# [What is required]
Please pick up the text below on the Data Reduction Estimator tool after its last sentence and continue writing it.

# [Given passage]

╭──

IBM Data Reduction Estimator Tool (DRET) for SVC, Storwize and FlashSystem products

Download

Downloadable File

File link	File size	File description

Abstract

Data Reduction Estimator tool (DRET) is a command-line host-based utility for estimating the data reduction saving on block devices.

In order to help with the profiling and analysis of existing user workloads that need to be migrated to a new system, IBM provides a highly accurate data reduction estimation tool, which supports both deduplication and compression. The tool operates by scanning target workloads on any storage array (IBM or 3rd party) and then merging all scan results to provide an integrated system level data reduction estimate.

Download Description

Overview

The Data Reduction Estimator utility uses advanced mathematical and statistical algorithms to perform an analysis with a low memory footprint. The utility runs on a host that has access to the devices to be analyzed. It performs read operations, so has no effect on the data stored on the device. The following sections provide information on installing Data Reduction Estimator on a host and by using it to analyze, devices on it. Depending on the environment configuration, in many cases Data Reduction Estimator can be used on more than one host in order to analyze more data types.

It is important to understand block device behavior, when analyzing traditional (fully allocated) volumes. Traditional volumes that were created without initial zeroing the device might contain traces of old data on the block device level. Such data is not accessible or viewable on the file system level. When using Data Reduction Estimator to analyze such volumes, the expected reduction results reflect the saving rate to be achieved for all the data on the block device level, including the traces of old data.

Regardless of the block device type being scanned, it is also important to understand a few principles of common file system space management. When files are deleted from a file system, the space they occupied before deletion becomes free and available to the file system. This happens even though the data on disk was not removed, but rather the file system index and pointers were updated to reflect this change. When using Data Reduction Estimator to analyze a block device used by a file system, all underlying data in the device is analyzed, regardless of whether this data belongs to files that were already deleted from the file system. For example, you can fill a 100GB file system and make it 100% used. You can then delete all the files in the file system making it 0% used. When scanning the block device used for storing the file system in this example, Data Reduction Estimator (or any other utility for that matter) accesses the data that belongs to the files that are already deleted.

In order to reduce the impact of block device and file system behavior previously mentioned, it is recommended to use Data Reduction Estimator to analyze volumes that contain as much active data as possible rather than volumes that are mostly empty of data. This increases accuracy level and reduces the risk of analyzing old data that is already deleted, but might still have traces on the device.

Using Data Reduction Estimator tool

There are 3 steps that need to be performed to get the reduction ratio.

╰──

# [Dataset section]
╭──

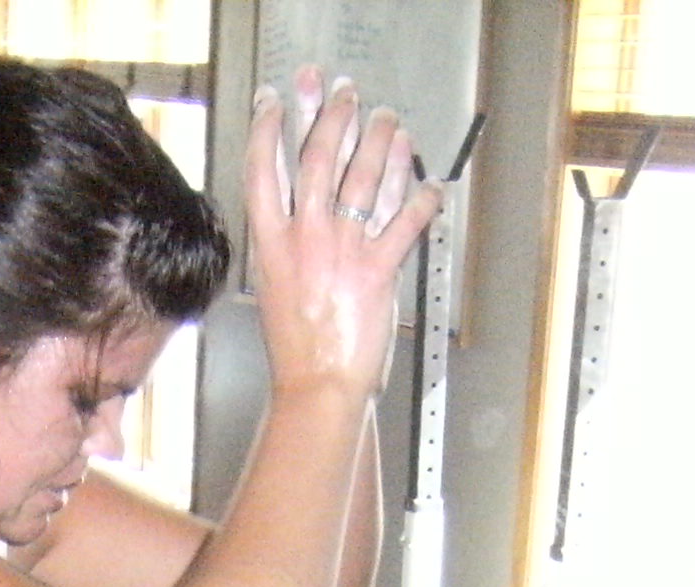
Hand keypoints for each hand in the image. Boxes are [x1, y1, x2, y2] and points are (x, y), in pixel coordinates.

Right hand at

╰──

# [Written reply]
Step 1: Obtain the device list.

Step 2: Estimate the reduction ratio on each of the devices independently.

Step 3: In case there are 2 or more scanned devices, merge the results from all independent volume scans together to view the data reduction estimation across all scanned volumes.

The next section will describe how to perform each of the steps.

See the Syntax section for a detailed description of the syntax and command-line options.

Step 1: Obtain the device list

This step is performed differently on different platforms.

Linux, ESX, AIX, Solaris, and HP-UX server:

Log in to the host by using the root account.
Obtain the list of device names, by using the following commands:
- Linux: "fdisk –l"
- ESX: "esxcli storage core device list | grep Dev"
- AIX: "lsdev –Cc disk"
- Solaris: "format"
- HP-UX: "ioscan –kfnC disk"

Windows server:

Log in to the server, by using an account with Administrator privileges.
Open an elevated command prompt with Administrator rights (Run as Administrator).
Run “wmic DISKDRIVE list brief”
C:\>wmic DISKDRIVE list brief
Caption DeviceID Model Partition Size
IBM 2145 Multi-Path Disk Device \\.\PHYSICALDRIVE0 IBM 2145 Multi-Path Disk Device 1 256052966400

Step 2: Estimate the reduction ratio on each of the devices independently

Run Data Reduction Estimator tool with the following parameters:

–d <device> the device to analyze, according to the DeviceID output
- --command scan|partialscan the scan command performs a full scan, and reports total data reduction saving estimations (deduplication + compression), while partial scan performs a short scan, estimating compression savings only but not dedup. The default is “scan”
–o outputFileName to keep the output results for the next step.

For example:

Linux:
Data-Reduction-Estimator -d /dev/sda1 -o scan_Linux_RHEL7

Windows:
Data-Reduction-Estimator.exe -d \\.\PHYSICALDRIVE0 -o scan_Win7

Data reduction estimator tool can scan one device at a time in a single CLI command. Using the --batchfile parameter, can handle several devices in parallel, when each line represents a different device.
An example of several devices in a single batch file:
In this example, devices /dev/sda and /dev/sdb are fully scanned, while device /dev/sdc are partially scanned.

During the scan process, checkpoints are stored in a file (with *.rdb extension)

.dat sketches are for completed scanned devices.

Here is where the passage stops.